In the corner by the window is a child who cannot run and play. She is approximately three years old with cerebral palsy, impaired vision and a host of developmental delays. I was drawn to this girl back in November on my first visit when I would spy on her from the door but this time around I am beckoned into the world of her room. I stand beside her crib and try to see what she sees, hear what she hears, and feel what she feels. She is a dancer. I know because I am also a dancer and I recognize in her imperative, frantic movements the desire to express herself, to communicate even. She simulates a kind of running like a runner, drumming like a drummer, and rocking like a rocking chair on amphetamines. Medically speaking her movements would be described as spastic. In actuality, her choreography is sublime. Periodically, tired out from dancing, she rests. Now she is lying on her side with her back to me. I place my Reiki hand on her belly and sing to her. She makes a huge effort to crank her head towards the sound of my voice. There are the biggest eyes I have ever seen with eyelashes that curl for days. Now, she began to sing too in her way. Gurgles, and “ohh” sounds, and trills trip over each other as they spill out of her mouth.

She started laughing. What, I wondered, had tickled her? What’s so funny? Honey! Suddenly I became aware of the window next to her crib. The way the curtains billowed, the sunlight streaming in, and the shadows too.
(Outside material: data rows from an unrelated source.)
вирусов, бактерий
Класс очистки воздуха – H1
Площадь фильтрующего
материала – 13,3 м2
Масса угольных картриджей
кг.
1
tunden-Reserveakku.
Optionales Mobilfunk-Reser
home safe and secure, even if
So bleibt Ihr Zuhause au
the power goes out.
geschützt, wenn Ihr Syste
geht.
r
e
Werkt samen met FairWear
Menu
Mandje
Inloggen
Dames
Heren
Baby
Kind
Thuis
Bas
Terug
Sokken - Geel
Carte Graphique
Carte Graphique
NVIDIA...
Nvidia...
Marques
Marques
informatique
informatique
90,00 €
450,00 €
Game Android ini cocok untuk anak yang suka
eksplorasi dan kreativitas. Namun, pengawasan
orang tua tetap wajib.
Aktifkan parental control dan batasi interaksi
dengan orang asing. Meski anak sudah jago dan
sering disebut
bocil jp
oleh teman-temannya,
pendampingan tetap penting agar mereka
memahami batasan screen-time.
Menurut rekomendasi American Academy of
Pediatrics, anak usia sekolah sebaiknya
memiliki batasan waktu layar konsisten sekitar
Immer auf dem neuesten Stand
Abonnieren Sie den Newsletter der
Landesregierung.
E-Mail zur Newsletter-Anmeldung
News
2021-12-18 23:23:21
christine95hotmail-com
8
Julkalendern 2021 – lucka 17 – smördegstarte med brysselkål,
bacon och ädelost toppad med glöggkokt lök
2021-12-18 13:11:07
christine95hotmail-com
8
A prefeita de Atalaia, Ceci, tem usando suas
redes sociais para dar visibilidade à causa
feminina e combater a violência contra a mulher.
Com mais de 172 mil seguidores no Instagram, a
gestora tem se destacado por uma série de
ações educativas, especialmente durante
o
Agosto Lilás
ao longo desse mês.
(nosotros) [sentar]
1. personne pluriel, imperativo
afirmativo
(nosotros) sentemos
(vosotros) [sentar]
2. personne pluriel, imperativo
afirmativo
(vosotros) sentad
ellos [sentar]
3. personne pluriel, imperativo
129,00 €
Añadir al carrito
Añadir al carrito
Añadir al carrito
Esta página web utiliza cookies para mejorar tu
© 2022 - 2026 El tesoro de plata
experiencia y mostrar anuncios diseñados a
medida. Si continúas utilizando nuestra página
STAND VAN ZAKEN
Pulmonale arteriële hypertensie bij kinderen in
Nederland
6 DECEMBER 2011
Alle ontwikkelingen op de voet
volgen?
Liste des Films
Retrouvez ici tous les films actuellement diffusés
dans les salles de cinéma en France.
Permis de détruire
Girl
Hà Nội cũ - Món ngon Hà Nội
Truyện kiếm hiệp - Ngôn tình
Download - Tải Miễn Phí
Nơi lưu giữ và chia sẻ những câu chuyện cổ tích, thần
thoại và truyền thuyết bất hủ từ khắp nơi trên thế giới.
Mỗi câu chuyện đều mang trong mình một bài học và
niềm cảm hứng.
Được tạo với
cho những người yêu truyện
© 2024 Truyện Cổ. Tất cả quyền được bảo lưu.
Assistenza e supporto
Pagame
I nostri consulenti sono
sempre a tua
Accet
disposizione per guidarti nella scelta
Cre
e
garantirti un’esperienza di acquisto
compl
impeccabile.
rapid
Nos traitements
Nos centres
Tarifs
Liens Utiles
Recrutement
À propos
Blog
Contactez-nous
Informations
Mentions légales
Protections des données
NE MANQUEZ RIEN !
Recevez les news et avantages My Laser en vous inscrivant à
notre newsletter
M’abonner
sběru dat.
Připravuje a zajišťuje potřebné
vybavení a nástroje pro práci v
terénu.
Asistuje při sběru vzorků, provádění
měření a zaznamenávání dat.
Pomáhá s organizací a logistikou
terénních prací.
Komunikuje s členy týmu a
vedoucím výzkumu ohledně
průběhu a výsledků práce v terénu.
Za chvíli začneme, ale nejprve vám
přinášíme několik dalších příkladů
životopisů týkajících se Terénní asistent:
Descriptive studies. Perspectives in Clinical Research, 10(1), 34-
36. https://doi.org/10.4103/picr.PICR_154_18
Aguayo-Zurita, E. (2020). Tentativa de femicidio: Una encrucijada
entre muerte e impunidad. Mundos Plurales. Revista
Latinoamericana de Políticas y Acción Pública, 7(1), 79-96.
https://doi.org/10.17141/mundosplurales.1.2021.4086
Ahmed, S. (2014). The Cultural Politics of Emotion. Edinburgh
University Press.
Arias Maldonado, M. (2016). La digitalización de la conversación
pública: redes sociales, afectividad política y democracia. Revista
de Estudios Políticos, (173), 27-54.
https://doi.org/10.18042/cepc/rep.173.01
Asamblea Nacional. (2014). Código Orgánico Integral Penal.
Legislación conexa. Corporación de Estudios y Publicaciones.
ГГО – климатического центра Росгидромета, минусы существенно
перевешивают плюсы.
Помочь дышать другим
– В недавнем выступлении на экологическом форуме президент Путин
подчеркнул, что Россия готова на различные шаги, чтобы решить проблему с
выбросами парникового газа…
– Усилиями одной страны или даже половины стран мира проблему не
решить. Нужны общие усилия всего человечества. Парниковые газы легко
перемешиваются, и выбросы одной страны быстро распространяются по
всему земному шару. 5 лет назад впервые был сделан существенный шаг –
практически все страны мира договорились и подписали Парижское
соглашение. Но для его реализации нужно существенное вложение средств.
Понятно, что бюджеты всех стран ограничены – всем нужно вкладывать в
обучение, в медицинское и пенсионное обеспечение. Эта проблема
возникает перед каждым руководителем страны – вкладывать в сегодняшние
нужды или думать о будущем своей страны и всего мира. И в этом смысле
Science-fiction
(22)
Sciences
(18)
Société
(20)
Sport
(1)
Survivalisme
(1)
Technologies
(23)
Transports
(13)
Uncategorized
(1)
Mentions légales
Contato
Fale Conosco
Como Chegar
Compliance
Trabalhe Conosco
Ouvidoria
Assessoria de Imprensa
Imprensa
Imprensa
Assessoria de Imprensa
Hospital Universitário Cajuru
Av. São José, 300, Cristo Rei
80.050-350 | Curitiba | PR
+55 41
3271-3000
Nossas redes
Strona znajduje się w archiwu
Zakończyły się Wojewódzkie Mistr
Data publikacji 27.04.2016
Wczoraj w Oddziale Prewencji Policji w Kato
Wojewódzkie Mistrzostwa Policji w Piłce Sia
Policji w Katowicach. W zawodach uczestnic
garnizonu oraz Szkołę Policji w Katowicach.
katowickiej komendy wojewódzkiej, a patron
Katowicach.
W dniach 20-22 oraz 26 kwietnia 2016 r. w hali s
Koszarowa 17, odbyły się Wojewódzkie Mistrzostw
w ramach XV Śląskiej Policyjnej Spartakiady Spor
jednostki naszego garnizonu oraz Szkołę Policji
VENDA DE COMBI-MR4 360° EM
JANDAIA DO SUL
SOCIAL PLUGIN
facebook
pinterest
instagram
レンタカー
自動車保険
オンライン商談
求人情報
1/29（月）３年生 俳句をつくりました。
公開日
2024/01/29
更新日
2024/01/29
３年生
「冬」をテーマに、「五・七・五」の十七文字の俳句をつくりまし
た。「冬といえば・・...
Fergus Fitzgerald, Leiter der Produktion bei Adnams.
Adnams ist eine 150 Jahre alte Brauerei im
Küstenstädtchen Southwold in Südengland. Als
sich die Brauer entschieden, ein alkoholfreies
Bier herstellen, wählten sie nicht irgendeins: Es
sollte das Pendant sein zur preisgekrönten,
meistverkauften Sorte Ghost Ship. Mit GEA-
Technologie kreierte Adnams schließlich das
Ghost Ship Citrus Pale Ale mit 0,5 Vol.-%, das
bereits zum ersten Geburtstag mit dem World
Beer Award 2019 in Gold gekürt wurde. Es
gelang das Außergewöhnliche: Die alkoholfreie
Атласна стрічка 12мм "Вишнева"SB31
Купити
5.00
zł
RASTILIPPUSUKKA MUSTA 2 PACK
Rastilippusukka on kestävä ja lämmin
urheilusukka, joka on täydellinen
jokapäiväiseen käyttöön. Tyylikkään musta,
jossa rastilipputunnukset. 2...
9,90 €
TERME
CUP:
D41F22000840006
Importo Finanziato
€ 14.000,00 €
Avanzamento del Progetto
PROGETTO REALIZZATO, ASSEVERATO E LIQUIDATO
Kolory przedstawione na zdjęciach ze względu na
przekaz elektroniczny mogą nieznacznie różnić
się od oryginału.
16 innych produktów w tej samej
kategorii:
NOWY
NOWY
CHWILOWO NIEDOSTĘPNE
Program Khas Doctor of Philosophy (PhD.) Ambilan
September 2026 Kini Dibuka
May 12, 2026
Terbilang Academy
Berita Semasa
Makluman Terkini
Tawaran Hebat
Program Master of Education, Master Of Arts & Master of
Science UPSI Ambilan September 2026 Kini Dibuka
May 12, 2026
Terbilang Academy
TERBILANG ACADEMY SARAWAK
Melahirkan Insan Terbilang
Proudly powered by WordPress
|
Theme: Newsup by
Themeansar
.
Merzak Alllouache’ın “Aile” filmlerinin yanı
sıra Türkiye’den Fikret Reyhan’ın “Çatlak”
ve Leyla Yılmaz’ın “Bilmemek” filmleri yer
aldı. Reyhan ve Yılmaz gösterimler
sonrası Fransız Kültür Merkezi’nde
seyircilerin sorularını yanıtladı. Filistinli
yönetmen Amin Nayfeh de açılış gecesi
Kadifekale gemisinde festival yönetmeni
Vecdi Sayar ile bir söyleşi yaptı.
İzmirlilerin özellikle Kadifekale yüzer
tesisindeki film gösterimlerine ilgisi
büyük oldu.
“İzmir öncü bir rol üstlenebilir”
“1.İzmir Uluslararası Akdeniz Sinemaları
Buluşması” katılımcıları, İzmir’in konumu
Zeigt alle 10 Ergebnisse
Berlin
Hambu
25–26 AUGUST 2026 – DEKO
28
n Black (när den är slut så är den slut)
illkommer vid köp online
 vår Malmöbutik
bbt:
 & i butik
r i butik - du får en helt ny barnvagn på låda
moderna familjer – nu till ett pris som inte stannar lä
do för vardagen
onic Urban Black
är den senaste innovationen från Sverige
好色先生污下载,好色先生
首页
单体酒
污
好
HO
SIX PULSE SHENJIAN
The play of light and the patterns it revealed on the wood slats of the crib. The rough texture of the sheet she lay on, and the noise of the other babies that kept her company. The rhythm of her heart beating when she drove her limbs that way. The moisture of the saliva escaping her lips, and the river of water cascading over her chin. I held her feet. I could tell she liked it. I rocked her in the cradle of her body. I could tell she liked that too. Ah, a different rhythm for a change. I said thank you to her for teaching me her dance. “I’ll come back and see you tomorrow.” I am not sure if she believed me but neither of us was prepared to abandon hope. Not now, not ever.